6.- Si fuma, deje de hacerlo. Piense en los daños que le está causando a la salud de su esposa y a la de su bebé que va a nacer.

Quedé paralizado cuando mi esposa me dijo que estaba embarazada. Mi mente hizo un recorrido de todo lo que ha sido mi vida. Luego pensé en como prepararme para el parto. Pero sobre todo como podía ayudarla a ella durante los nueve meses, aunque esa ayuda fue de apoyo moral porque los malestares, dolores y todo lo demás lo sentía ella. Aunque en oportunidades yo también sentía algunos de esos achaques, recuerdo cuando me antojé de comer huevas de pescado con leche condensada y una Cocacola.

COMPARTIENDO EL EMBARAZO

Me involucré lo más que pude. La acompañe varias veces al medico. Compré la cuna y todos los implementos para la habitación del bebé. La tomaba de la mano y la abrazaba cuando se deprimía. El doctor le dijo que tenía que dejar de trabajar porque su embarazo era de alto riesgo. A pesar de que fueron nueve meses duros, también tuvimos muchos momentos de alegría, sobre todo cuando vimos a través del ultrasonido en 3D que sería un niño. Enseguida fui y le compre un guante y una pelota. Ojalá sea pelotero, me dije.

OBSTÁCULOS SUPERADOS

Los buenos momentos fueron los que nos ayudaron a superar tantas cosas negativas, entre otras, la hipertensión que sufría Martha. Muchas veces tuvimos que ir a la emergencia del materno de San Francisco para que la estabilizaran. Como no teníamos mucha experiencia cualquier problemita se convertía en una catástrofe.

EL MIEDO: ETERNO ACOMPAÑANTE

La única vez que estuve involucrado en un parto fue cuando permanecí durante horas en una sala de espera cuando mi hermana Chiquinquirá tuvo a uno de sus hijos. Nunca me pasó por la mente que cuando me tocara ser padre el miedo sería mi alma gemela. Aunque de una cosa si estoy seguro, ese miedo ayudó a fortalecerme cada día más y a prepararme para el momento del parto. Sobre todo cuando escuchaba los gritos de terror que daba Martha.

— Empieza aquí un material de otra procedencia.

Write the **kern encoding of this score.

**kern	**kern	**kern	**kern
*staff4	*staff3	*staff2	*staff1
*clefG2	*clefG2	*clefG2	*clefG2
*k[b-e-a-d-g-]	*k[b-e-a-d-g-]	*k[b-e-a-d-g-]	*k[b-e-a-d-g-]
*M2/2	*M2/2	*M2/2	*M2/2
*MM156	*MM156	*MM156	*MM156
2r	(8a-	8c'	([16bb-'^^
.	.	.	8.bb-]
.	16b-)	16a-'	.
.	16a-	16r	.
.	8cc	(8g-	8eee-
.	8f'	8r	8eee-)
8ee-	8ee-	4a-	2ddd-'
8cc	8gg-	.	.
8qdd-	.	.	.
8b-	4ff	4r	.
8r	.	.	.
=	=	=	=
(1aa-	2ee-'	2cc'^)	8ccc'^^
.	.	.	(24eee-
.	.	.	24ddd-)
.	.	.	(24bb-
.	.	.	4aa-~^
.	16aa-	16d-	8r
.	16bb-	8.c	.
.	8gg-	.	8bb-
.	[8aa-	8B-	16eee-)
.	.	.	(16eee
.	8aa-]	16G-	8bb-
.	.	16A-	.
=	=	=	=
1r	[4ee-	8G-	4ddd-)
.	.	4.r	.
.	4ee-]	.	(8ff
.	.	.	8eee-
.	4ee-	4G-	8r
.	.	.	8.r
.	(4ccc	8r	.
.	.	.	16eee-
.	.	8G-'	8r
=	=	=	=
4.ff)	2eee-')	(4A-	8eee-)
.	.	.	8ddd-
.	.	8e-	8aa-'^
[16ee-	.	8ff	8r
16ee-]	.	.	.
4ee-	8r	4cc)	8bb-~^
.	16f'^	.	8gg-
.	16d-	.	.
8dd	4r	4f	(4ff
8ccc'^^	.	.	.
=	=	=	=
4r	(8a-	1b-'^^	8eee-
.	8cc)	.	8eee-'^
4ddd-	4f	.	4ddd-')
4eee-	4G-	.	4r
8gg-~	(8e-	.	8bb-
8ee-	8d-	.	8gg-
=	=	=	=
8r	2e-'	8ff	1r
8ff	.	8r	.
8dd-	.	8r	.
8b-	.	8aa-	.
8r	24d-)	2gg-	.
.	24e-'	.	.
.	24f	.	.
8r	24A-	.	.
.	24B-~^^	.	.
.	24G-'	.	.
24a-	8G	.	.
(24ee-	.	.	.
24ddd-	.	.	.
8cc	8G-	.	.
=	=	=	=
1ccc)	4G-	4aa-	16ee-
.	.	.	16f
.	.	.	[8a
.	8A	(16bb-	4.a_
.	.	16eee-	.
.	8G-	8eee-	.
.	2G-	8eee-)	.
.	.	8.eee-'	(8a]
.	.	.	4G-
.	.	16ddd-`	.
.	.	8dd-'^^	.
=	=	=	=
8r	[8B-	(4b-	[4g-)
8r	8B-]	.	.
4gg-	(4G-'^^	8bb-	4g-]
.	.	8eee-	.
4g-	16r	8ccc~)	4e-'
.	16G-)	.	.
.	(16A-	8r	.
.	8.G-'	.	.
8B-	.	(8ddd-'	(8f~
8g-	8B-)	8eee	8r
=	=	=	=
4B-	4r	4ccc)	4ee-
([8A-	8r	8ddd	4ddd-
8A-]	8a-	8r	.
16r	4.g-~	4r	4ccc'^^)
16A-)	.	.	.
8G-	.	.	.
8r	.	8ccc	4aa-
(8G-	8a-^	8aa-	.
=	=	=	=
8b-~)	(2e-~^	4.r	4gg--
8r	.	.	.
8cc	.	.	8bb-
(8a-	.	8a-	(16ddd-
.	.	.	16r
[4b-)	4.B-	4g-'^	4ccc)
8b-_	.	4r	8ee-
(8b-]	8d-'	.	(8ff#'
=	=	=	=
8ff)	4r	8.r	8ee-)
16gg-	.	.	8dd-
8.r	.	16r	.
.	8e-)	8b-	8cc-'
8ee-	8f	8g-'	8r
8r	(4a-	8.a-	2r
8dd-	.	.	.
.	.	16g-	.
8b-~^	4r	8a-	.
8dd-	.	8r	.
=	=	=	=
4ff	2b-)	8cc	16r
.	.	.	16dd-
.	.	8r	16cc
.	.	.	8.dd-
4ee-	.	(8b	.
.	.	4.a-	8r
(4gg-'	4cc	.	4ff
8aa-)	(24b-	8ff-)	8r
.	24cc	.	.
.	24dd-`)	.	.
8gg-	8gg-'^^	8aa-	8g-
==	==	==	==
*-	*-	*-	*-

LLEGÓ LA HORA, UN MOMENTO INOLVIDABLE

El parto se adelantó unos días. A las tres de la mañana Martha comenzó a sentir contracciones acompañadas de dolores que iban intensificándose cada minuto que pasaba. El nacimiento que se había planificado mediante una cesárea y en una reconocida clínica de San Francisco, terminó siendo un parto natural y en el hospital materno, con pocos recursos, pero con una mística de trabajo impresionante. Dos horas pasaron cuando de la sala de parto salió una enfermera y me dio la noticia: “Ya sois padre de un producto para mujeres”, dijo en un tono chistoso. Aquí finalizó un episodio más de mi vida y comenzó otro, la de criar a José Alberto, educarlo y sobre todo amarlo y protegerlo. Aquí estoy, frente a él, tan frágil, tan inocente, pero con una fuerza en esa garganta que cuando llora retumba la casa. ¿Será que va a ser cantante?... mejor también le compro una guitarra, por si a caso.